#### WHAT THE TASK REQUIRES:
Update the stretch of the Expo file-saving post from "Possible Unhandled Promise" through "connected through USB." so that "yesterday" reads "last week".

**** PAGE EXTRACT ****

Possible Unhandled Promise Rejection (id: 123):
Error: /data/user/0/com.filsufius.VisionishAItest/files/image-new-♥d.jpg: open failed: ENOENT (No such file or directory)



The same code was saving to File System with no problem yesterday, but today as you can see I am getting an ENOENT error, plus I am getting these funny heart shapes ♥d in the path. Any pointers as to what might be causing this, please ? I use npx expo run:android to builld app locally and expo start —dev-client to run on a physical Android device connected through USB.


import { Image, View, Text, StyleSheet } from "react-native";
import * as FileSystem from "expo-file-system";
import RNFFmpeg from "react-native-ffmpeg";
import * as tf from "@tensorflow/tfjs";
import * as cocossd from "@tensorflow-models/coco-ssd";
import { decodeJpeg, bundleResourceIO } from "@tensorflow/tfjs-react-native";

const Record = () => {
 const [frames, setFrames] = useState([]);
 const [currentFrame, setCurrentFrame] = useState(0);
 const [model, setModel] = useState(null);
 const [detections, setDetections] = useState([]);

 useEffect(() => {
 const fileName = "image-new-%03d.jpg";
 const outputPath = FileSystem.documentDirectory + fileName;
 RNFFmpeg.execute(
 "-y -i https://res.cloudinary.com/dannykeane/video/upload/sp_full_hd/q_80:qmax_90,ac_none/v1/dk-memoji-dark.m3u8 -vf fps=25 -f mjpeg " +
 outputPath
 )

**** ENTRIES PROVIDED ****

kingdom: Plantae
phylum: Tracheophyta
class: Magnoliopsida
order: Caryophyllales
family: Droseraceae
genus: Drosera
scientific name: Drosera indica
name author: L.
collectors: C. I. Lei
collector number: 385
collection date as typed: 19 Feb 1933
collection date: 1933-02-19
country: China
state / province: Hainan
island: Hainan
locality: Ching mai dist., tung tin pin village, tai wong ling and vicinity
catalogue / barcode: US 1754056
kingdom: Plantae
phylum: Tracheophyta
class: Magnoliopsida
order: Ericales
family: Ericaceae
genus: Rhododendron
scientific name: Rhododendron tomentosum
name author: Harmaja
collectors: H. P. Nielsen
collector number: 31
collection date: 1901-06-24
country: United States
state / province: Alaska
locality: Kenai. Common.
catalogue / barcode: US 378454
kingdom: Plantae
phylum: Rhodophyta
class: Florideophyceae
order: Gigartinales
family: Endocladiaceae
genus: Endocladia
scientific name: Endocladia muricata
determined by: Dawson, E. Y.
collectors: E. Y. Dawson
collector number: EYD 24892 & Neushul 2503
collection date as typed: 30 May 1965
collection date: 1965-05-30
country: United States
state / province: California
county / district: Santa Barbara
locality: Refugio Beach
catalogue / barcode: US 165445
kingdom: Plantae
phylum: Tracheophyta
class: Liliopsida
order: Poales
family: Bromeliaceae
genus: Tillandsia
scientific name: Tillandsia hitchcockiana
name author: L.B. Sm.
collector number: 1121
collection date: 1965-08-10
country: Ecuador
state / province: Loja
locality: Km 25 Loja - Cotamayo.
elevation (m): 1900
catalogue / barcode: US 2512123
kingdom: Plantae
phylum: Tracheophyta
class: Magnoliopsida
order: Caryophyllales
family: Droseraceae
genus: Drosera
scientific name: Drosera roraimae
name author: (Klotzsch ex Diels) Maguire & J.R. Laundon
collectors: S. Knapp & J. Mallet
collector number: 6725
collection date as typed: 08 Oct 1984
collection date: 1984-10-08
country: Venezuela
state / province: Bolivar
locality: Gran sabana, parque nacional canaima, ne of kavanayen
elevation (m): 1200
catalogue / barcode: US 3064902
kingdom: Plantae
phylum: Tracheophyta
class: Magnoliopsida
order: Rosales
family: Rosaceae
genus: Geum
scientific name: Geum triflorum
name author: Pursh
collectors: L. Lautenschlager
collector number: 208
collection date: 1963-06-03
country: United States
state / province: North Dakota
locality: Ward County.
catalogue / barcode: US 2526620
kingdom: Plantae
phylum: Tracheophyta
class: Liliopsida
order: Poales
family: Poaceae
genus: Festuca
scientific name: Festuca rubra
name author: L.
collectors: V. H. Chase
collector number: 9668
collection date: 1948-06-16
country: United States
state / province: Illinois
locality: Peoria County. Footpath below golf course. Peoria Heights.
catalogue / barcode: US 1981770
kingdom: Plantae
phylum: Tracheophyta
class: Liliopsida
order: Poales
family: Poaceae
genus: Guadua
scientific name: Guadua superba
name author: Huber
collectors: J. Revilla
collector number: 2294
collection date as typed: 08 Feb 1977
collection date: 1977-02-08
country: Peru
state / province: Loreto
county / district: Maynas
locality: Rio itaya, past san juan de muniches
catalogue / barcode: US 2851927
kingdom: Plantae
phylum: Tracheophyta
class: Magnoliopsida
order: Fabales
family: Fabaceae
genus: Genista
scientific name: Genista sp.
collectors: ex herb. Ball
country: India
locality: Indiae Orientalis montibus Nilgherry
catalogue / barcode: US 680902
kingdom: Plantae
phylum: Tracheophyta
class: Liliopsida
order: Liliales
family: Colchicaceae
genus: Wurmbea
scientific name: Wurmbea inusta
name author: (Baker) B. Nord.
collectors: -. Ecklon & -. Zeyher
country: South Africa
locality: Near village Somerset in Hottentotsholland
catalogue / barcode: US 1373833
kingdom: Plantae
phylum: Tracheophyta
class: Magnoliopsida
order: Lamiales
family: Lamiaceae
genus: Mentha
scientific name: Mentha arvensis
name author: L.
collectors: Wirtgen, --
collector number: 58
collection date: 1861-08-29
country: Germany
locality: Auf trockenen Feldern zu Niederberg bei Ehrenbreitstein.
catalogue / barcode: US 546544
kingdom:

****

#### OUTPUT BELOW:
Possible Unhandled Promise Rejection (id: 123):
Error: /data/user/0/com.filsufius.VisionishAItest/files/image-new-♥d.jpg: open failed: ENOENT (No such file or directory)



The same code was saving to File System with no problem last week, but today as you can see I am getting an ENOENT error, plus I am getting these funny heart shapes ♥d in the path. Any pointers as to what might be causing this, please ? I use npx expo run:android to builld app locally and expo start —dev-client to run on a physical Android device connected through USB.